- Page extract -
□ □ □ □

Burn It Down: Why Hollywood’s Influence Must Be Overturned

Everything is intentional. Our world and views often are shaped by several factors; our families, our communities and what you see on that picture box you keep in your home. Franklin Leonard rightly stated on Twitter, “It is WELL past time for Hollywood to begin to grapple with the extent to which it has and continues to mythologize, valorize, and reinforce white supremacy.” Hollywood has built, sustained and profited off of white supremacy. Brain washing the masses to believe that white cis-gendered heterosexuality is right and everything else is wrong. The way that the media decides to depict Black and brown bodies informs how those Black and brown bodies are to move in this world. The moment that movement does not fall in line with what is “allowed” by the white gaze - there is hell (or life) to pay. Are we inherently dangerous? Are we your sassy best friends guiding you through life? From Birth of a Nation to the nightly news reports showing the long simmering unrest erupting in our country, the interpretation of who we actually are in real life has been poisoned. I’m talking to the white folks at home who have a “Black friend” and just don’t get why all of this is happening? I’m talking to the white folks who can’t see a problem with calling COVID-19 the “Chinese flu.” But the poison of that power structure has extended into something much sinister causing other people of color to hang-on to whatever glorified position they think they hold within the societal social stratus and attack others. White supremacy breeds misogyny and cis privilege, which is what encourages people like Hill Harper to disgustingly think it is appropriate to intentionally misgender Zaya Wade under a birthday message written by Gabrielle Union. 

We have to tear down white supremacy on all fronts. For me, I’m focusing on dismantling those Hollywood systems that uphold those old power structures one brick at a time. Fighting to get more stories told from Hollywood to our living rooms from the people who should be telling our stories: us. 

 

What can you do? That’s for you to decide. Just know that it’s something.

None of us are free until we all are free and every single one of us has something we can do to get us there.

□ □ □ □

- Directions -
a – Set down everything in the Hollywood essay from "We have to tear" down to "that it’s something.".
b – Answer these questions from the Hollywood essay:
(i) Whose Twitter statement does it quote?
(ii) Who wrote the birthday message under which Zaya Wade was misgendered?
(iii) Who does it name as the people who should be telling "our stories"?

- Provided data -
□ □ □ □

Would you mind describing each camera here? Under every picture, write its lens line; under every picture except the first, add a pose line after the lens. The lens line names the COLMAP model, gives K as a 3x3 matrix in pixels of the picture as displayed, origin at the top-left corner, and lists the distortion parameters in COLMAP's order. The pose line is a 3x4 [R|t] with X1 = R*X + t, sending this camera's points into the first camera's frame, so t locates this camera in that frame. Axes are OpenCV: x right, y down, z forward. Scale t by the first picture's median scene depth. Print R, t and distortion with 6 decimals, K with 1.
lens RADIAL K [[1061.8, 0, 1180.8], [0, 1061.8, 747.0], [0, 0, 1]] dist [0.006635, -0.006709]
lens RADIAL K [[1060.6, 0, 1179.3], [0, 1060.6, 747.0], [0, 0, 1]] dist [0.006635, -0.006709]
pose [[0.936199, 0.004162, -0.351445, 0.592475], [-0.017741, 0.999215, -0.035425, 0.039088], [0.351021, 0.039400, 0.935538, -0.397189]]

□ □ □ □

- Exercise responses -
a –
We have to tear down white supremacy on all fronts. For me, I’m focusing on dismantling those Hollywood systems that uphold those old power structures one brick at a time. Fighting to get more stories told from Hollywood to our living rooms from the people who should be telling our stories: us. 

 

What can you do? That’s for you to decide. Just know that it’s something.

b –
(i) Franklin Leonard
(ii) Gabrielle Union
(iii) Us